What got added in 2020
- Boson — kitten, June. Pet-IoT scope expanded to multi-cat.
- SureFeed Microchip Pet Feeder — September, for portion-control per cat.
- A second SureFlap door — back deck, August. Boson + Joule can both use both doors.
- A Litter-Robot III Connect supplement — separate Litter-Robot in the basement so multi-cat litter capacity is sufficient. Joule's primarily in the kitchen; Boson uses the basement one. (Yes, two Litter-Robots. Yes, $1100 in litter robots.)
What worked
- The multi-cat SureFlap setup. Per-cat curfew works exactly as advertised.
- The Litter-Robot weight-attribution script. 96.4% accurate per-cat data.
- The PetSafe Smart Feed for Joule post-Petnet. Reliable, mechanical, boring. Boring is good.
What didn't
- The auto-feeder portion-control problem. PetSafe Smart Feed doesn't do per-cat. Required adding the SureFeed feeder for Boson. Two-feeder solution is the right answer; ecosystem complexity has increased.
- The Halo Collar reviews. Halo shipped in late 2020 — early reviews suggest the boundary-correction (vibration + static) is rougher than the marketing claims. I'm not buying one. Will revisit when independent welfare studies are published.
Forecast for 2021
| # | Prediction | Confidence |
|---|---|---|
| 1 | The Apple tracker (BLE/UWB tag) finally launches | 90% |
| 2 | A Whistle Health & GPS+ ships with real vitals (temperature, heart rate) | 70% |
| 3 | A smart-litter product ships native multi-cat identification | 55% |
| 4 | A next-gen Litter-Robot is announced | 70% |
| 5 | Mars Petcare's empire grows again (more clinic + device tuck-ins) | 75% |
| 6 | A credible Halo competitor with a better welfare reputation | 30% |
| 7 | An Apple-tag-on-collar controversy (Apple warns it isn't a pet tracker) | 75% |
| 8 | A consumer attempt at "AI behavior detection" for pets | 60% |
What I'm buying in 2021
- The Apple tag for Atom's collar the day it ships — explicitly to write about Apple's anti-stalking design tradeoffs, and to find out the hard way whether a crowd-found BLE tag is any use as a pet tracker (I suspect not).
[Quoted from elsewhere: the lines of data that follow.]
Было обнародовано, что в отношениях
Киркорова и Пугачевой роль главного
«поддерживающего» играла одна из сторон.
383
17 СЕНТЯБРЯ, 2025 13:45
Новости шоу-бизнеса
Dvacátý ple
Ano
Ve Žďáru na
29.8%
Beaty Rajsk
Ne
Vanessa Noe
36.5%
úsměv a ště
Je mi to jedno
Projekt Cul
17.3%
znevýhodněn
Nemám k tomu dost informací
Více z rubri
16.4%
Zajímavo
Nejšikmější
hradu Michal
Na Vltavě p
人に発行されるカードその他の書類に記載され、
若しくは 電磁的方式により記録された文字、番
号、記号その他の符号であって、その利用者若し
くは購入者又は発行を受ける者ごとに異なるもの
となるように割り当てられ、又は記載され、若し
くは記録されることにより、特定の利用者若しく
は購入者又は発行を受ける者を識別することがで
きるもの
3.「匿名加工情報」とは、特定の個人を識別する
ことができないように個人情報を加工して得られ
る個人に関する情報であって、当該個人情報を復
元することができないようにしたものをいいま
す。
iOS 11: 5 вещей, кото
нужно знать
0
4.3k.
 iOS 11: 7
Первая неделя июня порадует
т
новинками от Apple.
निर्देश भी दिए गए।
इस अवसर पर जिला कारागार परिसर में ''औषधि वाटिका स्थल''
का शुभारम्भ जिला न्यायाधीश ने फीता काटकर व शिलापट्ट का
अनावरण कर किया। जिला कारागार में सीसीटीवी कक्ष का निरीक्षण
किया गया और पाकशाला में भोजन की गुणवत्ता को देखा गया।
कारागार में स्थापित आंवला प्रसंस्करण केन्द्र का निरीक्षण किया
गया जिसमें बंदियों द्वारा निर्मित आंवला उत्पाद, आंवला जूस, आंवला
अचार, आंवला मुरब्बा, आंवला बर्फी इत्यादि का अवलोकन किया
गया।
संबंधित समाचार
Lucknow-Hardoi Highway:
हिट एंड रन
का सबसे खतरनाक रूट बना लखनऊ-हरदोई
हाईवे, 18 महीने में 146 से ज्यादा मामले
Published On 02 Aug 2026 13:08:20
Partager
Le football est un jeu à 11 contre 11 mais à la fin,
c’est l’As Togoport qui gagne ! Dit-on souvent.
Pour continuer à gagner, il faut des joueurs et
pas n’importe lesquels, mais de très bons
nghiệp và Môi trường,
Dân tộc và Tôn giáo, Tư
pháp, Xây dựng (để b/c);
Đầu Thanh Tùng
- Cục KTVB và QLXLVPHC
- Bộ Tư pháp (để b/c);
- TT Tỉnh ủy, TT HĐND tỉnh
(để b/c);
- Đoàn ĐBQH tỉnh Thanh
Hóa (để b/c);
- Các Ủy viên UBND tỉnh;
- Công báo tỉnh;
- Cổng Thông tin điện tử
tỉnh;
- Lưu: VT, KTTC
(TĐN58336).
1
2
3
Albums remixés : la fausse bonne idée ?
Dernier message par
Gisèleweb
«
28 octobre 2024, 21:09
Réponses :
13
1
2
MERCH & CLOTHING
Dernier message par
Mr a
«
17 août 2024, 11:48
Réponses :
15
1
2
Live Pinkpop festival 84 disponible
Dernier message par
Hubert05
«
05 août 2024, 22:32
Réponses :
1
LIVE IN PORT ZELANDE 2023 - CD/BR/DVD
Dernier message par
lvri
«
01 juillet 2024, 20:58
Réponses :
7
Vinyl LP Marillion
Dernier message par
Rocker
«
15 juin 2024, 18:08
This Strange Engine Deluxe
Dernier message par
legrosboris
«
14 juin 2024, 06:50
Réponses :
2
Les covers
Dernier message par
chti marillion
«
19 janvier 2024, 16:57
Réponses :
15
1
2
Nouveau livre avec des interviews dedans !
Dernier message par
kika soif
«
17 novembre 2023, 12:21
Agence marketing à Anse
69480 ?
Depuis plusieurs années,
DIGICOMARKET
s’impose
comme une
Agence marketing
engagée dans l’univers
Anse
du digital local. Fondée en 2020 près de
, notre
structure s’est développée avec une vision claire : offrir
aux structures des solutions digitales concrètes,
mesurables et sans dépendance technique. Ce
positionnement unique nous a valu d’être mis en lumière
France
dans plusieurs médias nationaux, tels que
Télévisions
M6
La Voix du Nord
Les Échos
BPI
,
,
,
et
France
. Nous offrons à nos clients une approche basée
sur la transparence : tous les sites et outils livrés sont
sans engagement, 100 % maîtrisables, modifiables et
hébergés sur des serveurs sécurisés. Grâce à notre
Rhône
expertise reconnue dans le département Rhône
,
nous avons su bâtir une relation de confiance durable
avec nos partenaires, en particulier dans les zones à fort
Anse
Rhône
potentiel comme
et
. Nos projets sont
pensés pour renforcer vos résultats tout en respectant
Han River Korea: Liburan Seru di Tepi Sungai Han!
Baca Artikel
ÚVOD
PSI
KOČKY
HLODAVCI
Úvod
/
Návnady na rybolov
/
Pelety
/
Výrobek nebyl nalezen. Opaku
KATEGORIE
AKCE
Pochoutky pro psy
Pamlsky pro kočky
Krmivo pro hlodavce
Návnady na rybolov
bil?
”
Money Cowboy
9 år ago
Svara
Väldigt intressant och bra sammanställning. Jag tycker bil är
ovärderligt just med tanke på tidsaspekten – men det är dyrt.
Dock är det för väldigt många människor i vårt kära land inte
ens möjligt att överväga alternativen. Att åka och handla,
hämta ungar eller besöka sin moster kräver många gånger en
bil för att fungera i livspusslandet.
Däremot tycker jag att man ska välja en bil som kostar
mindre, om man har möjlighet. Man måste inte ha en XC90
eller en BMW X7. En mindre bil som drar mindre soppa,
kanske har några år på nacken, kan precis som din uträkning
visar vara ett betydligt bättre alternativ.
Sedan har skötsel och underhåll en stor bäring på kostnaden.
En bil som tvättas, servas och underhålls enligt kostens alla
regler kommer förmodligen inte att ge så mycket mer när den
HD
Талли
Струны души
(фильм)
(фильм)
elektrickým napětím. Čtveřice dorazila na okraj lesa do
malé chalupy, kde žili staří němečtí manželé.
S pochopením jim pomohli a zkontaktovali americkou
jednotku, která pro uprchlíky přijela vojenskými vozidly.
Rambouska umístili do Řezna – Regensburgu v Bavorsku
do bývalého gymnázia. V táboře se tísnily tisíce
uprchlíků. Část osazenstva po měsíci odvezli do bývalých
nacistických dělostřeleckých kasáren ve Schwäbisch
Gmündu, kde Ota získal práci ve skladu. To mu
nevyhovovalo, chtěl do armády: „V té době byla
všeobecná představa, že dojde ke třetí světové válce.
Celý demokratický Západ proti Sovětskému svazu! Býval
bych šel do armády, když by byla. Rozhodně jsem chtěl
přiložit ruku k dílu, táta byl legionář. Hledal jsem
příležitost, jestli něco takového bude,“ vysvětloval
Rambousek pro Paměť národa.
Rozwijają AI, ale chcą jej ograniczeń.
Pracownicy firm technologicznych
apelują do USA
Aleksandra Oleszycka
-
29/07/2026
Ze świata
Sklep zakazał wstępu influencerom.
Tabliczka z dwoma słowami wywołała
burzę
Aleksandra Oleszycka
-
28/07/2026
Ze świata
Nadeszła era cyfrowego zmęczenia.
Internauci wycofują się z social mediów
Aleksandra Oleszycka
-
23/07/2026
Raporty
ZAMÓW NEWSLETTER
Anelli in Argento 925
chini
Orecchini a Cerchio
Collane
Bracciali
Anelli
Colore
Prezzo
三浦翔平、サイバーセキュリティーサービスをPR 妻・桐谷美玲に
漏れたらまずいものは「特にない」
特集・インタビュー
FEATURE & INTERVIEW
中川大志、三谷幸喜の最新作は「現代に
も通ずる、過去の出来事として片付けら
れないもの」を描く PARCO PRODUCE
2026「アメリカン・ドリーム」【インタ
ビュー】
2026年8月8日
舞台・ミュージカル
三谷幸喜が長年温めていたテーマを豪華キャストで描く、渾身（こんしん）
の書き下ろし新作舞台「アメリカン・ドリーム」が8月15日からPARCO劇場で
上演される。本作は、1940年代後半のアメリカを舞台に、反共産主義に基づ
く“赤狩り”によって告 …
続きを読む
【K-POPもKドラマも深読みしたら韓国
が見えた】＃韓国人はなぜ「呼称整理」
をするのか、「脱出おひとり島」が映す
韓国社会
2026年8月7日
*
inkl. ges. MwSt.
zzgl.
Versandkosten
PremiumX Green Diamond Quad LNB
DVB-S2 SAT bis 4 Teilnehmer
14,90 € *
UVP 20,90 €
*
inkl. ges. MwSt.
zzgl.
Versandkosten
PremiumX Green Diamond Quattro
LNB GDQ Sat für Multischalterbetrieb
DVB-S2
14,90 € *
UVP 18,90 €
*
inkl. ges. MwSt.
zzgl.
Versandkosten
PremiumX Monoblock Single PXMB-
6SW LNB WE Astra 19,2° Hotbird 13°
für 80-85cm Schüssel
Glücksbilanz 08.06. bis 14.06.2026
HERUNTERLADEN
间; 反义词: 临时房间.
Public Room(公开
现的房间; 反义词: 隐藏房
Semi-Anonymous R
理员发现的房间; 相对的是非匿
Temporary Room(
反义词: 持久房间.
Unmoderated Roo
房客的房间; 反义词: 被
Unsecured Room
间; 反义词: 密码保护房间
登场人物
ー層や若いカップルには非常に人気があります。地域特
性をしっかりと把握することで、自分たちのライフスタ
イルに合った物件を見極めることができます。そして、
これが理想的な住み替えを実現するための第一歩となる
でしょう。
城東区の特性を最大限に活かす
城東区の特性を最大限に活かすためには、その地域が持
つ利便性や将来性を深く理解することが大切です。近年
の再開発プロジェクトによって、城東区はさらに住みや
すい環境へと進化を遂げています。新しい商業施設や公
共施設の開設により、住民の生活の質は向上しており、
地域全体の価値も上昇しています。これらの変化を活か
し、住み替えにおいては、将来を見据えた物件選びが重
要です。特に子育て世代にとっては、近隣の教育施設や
- A Whistle Health & GPS+ when it ships — though I'm bracing to find out it tracks behavior, not vitals, like every "health" collar before it.
- Any smart-litter product that ships real per-cat identification, so I can finally retire my attribution script.
What's next
The cat side of the house finally caught up to the dog side this year — two cats, two doors, two litter boxes, a chip-gated feeder, and a per-cat analytics script holding it together. The thing I'm watching for 2021 is Apple: when they finally ship the tracker everyone's been leaking, it'll scramble the whole tag market overnight, the way Apple entering any category does — and I want to find out first-hand whether a crowd-found BLE tag is actually any good for a pet, or just good for keys.
And the question that's been hanging over the category since Whistle's health pivot: when does a pet collar stop inferring health from behavior and start measuring it? Every "health" device I own watches what the animal does and guesses how it's doing. None of them takes a vital sign. The year someone ships a collar that actually reads a heart rate is the year pet IoT starts becoming medical-grade — and I keep betting it's next year, and keep being wrong.
Eight years in. Four pets — Atom, Joule, Boson, and no third dog yet — several devices each, dense data, mature integrations, and the cloud-dependency lesson now written in Petnet's headstone.